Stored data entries
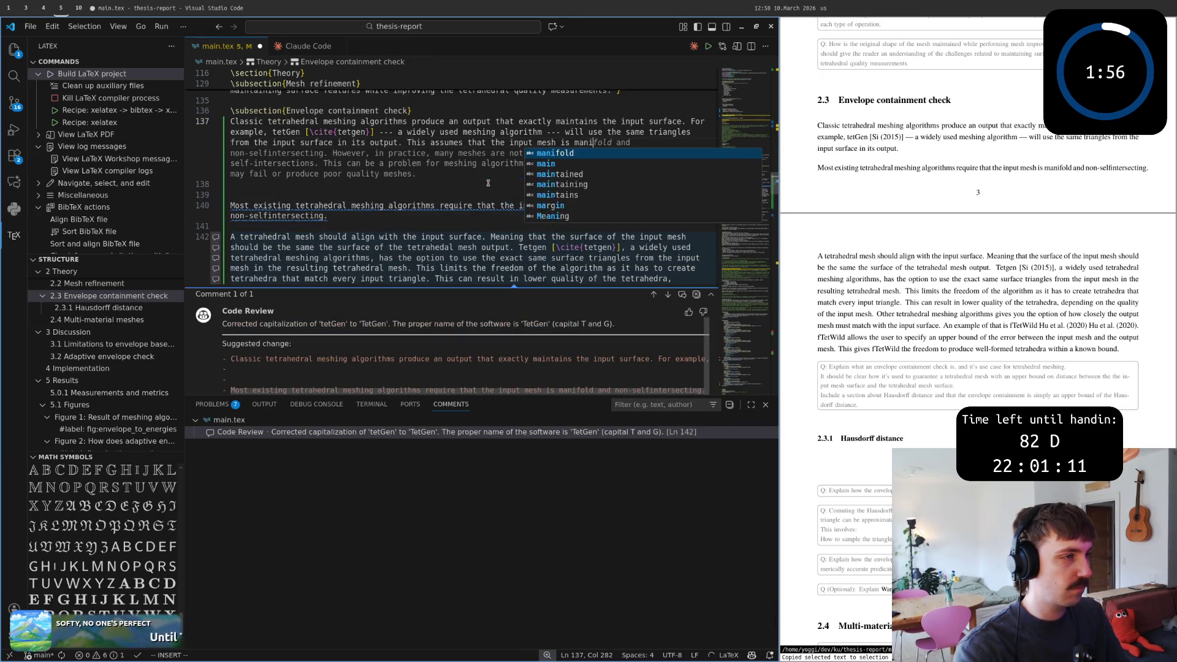
text(foo)
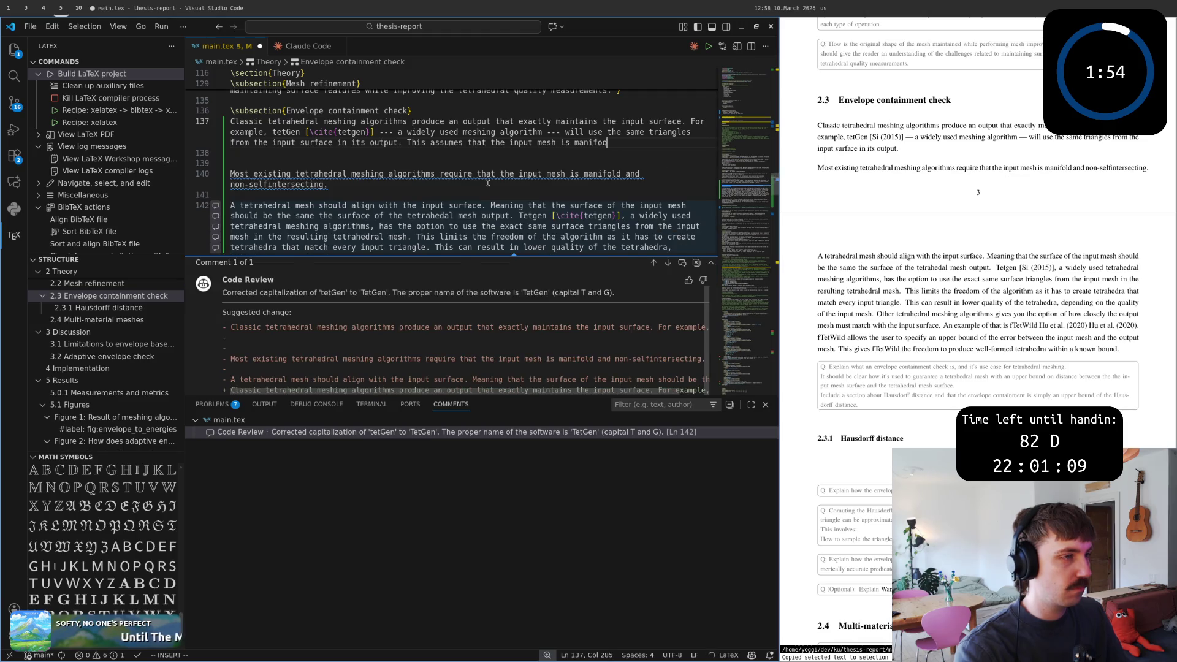
End the paragraph with 'many meshes are not manifold and can have self-intersections', add blank lines below, and save.
key(BackSpace)
text(ld and non-)
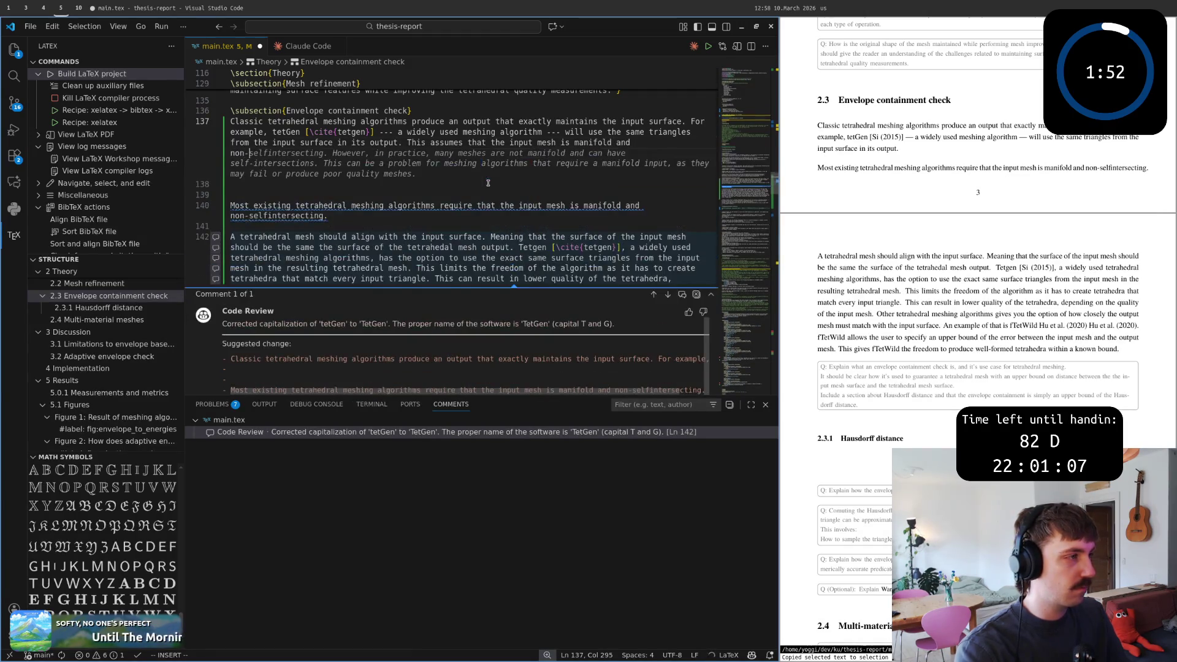
text(selfintersecting)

- _TASK REQUIREMENTS_
Print the records verbatim, without pictures.

- _RESPONSE TO THE TASK_
text(foo)
End the paragraph with 'many meshes are not manifold and can have self-intersections', add blank lines below, and save.
key(BackSpace)
text(ld and non-)
text(selfintersecting)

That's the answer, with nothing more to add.